Okay, at this point, you're probably wondering, "How in the world would I have enough time for gardening when I don't even have enough time to cook dinner?" The truth is that other things might have to go. For example, I've turned gardening into quality time with my kids and my husband. Instead of watching a movie, shopping, or going to the park this past Saturday afternoon, my family was outside making rows, sticking seeds in the dirt, watering plants, pulling weeds, and having a very good time. We got a little sun, got a little exercise, hung out together, and did something to help the planet.
Also, gardening is more work up front. If you can take a few weekends in the Spring each year to cultivate and plant, take fifteen minutes every other day to water, and take one morning each weekend to pull weeds (or lay landscape fabric/ mulch to prevent the weeds from growing in the first place), you have enough time to grow a decent-sized garden. A small garden or just a few plants will take considerably less time. Start small and work your way up once you're comfortable with taking care of a garden. If nothing else, start it as a little "science experiment" and then if it fails, at least you may have learned something. Basically, I've made it a priority and I accordingly made the time.

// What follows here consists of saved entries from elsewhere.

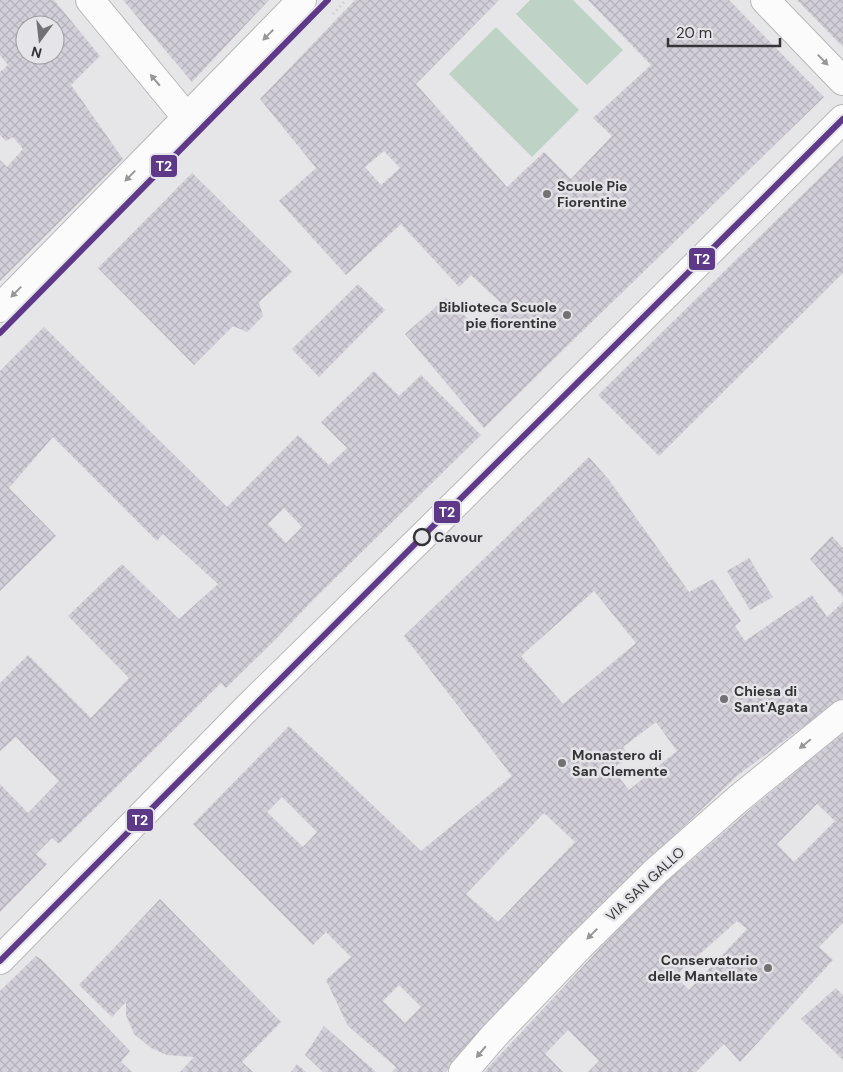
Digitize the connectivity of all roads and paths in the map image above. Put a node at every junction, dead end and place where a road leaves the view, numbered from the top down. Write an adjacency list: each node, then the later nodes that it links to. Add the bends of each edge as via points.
1 (90, 0): 5 (street, one-way to 1)
2 (302, 0): 5 (street, one-way to 5)
3 (765, 0): 4 (street, one-way to 4)
4 (843, 81)
5 (187, 118): 7 (street, one-way to 7)
6 (843, 119): 9 (street, via 249,706)
7 (0, 308)
8 (843, 714): 10 (street, VIA SAN GALLO, one-way to 10, via 654,872 507,1022)
9 (0, 960)
10 (463, 1072)

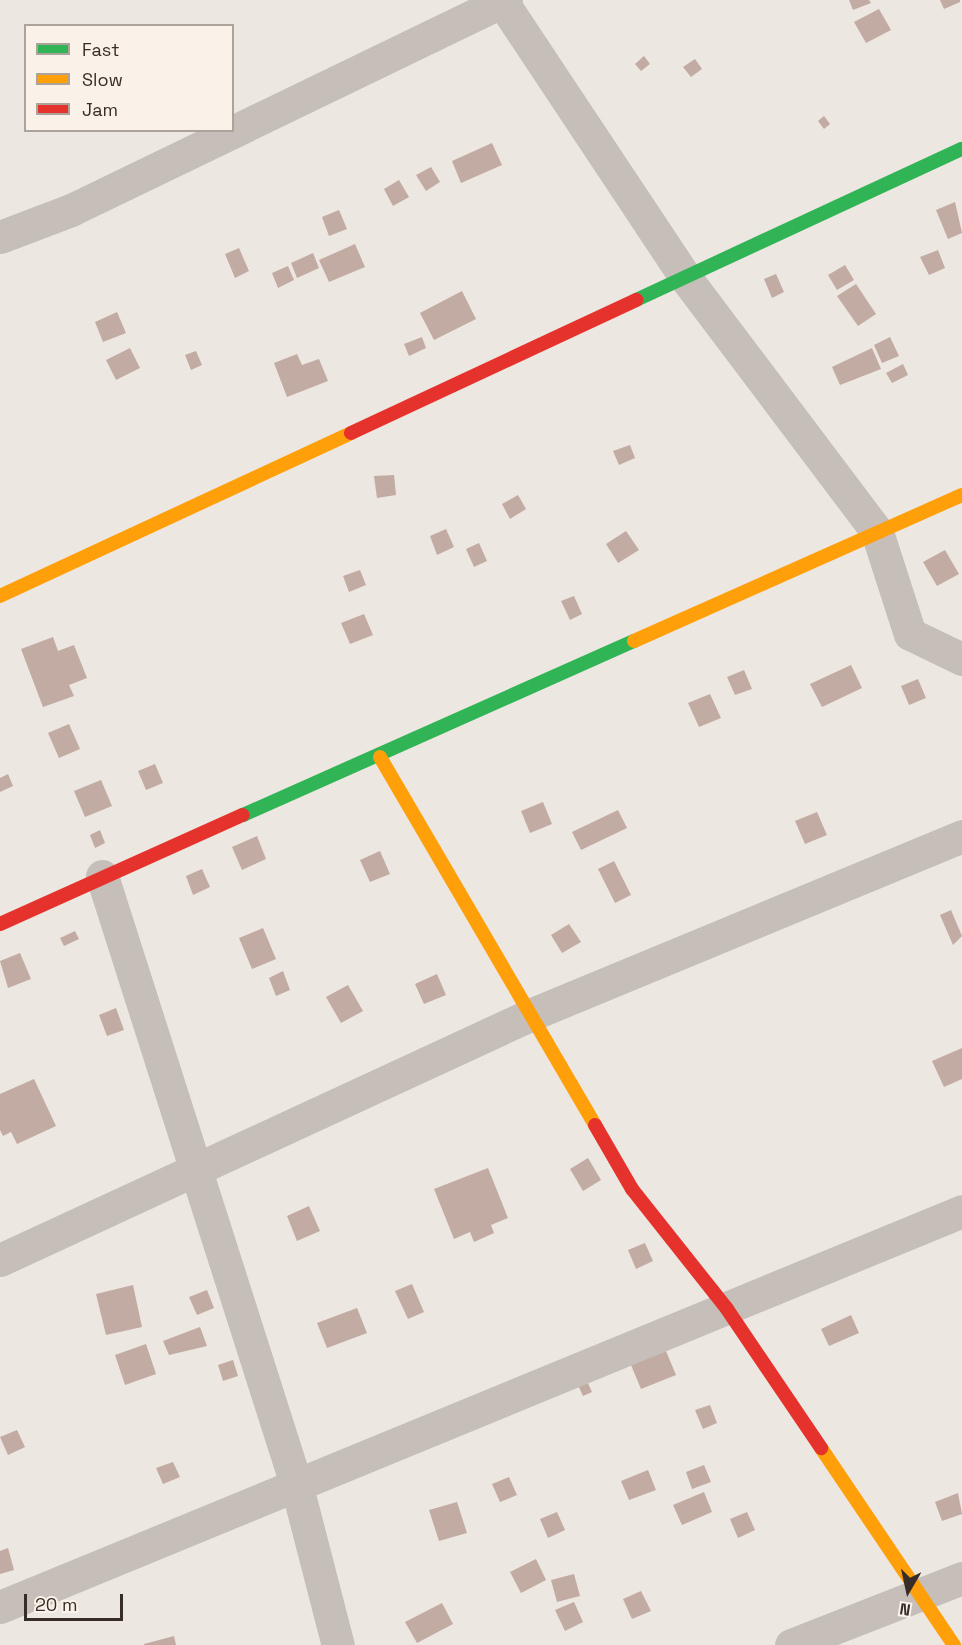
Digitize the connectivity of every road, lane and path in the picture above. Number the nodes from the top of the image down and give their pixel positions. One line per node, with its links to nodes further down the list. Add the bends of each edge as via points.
1 (503, 1): 2 (street); 6 (street)
2 (234, 131)
3 (233, 132): 5 (street, via 72,210)
4 (962, 149): 6 (street)
5 (0, 237)
6 (685, 277): 8 (street); 9 (street)
7 (962, 495): 8 (street)
8 (877, 531): 10 (street, via 910,634); 11 (street)
9 (0, 596)
10 (962, 659)
11 (380, 757): 13 (street); 15 (street)
12 (962, 836): 15 (street)
13 (102, 876): 14 (street); 16 (street)
14 (0, 924)
15 (530, 1015): 16 (street); 19 (street, via 632,1188)
16 (195, 1172): 18 (street); 20 (street)
17 (962, 1211): 19 (street)
18 (0, 1260)
19 (727, 1309): 20 (street); 22 (street)
20 (297, 1487): 23 (street); 24 (street)
21 (962, 1578): 22 (street)
22 (922, 1596): 25 (street); 26 (street)
23 (0, 1607)
24 (338, 1645)
25 (791, 1645)
26 (954, 1645)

If you don't want to grow it yourself, or don't have the time or space, Farmer's Markets are springing up in towns all over the country. Most likely, there are small-scale farmers that bring their produce to your city at least once a week. This is an excellent place to find locally-grown produce at decent prices. It's also good practice to take your children with you and let them help choose the vegetables - they're more likely to eat what they have picked out themselves.
Preparing Healthy Food
I asked for help from a co-worker (working mom) on this part, because she's much better at this than I am. Here is what we came up with:
Use your crock pot. Throw a bunch of beans or veggies in a pot before you leave for work that day, and you have a healthy, home-cooked meal ready when you get off work. A little preparation up front will go a long way later - just like gardening.
Again, planning is key. If you sit down once a month and prepare a menu, then do all your shopping around that menu, you will save yourself from scrambling for food at 6:00 when you're exhausted and your kids are already starving.
Fresh fruits and veggies don't take a lot of prep time - just wash, peel, and eat.
Know your repertoire and create a staple list of those ingredients. Make sure you always have them on hand, and you will be able to whip up an easy meal on short notice when you are out of other ideas - this will help avoid going to grab fast food in an act of desperation.
Leftovers are a working mom's secret to healthy lunches and saving time. If you cook twice as much as you usually would for each meal, you can eat it for lunch or even dinner a couple days later, or send it with the kids in their lunches. You can even freeze the leftovers (in single-portion containers) and you can take one out and heat it up as needed, when you are on the go.
I have other friends who take one day a month to prepare several meals, freeze them, and they don't have to worry about what's for dinner for the rest of the month.
I, personally, still have a long way to go in getting to where this area of my life is manageable, but I like learning and growing while I take it one step at a time. Over the years, I hope the small choices we're making now will make our lives healthier, more earth friendly, and more self-sufficient.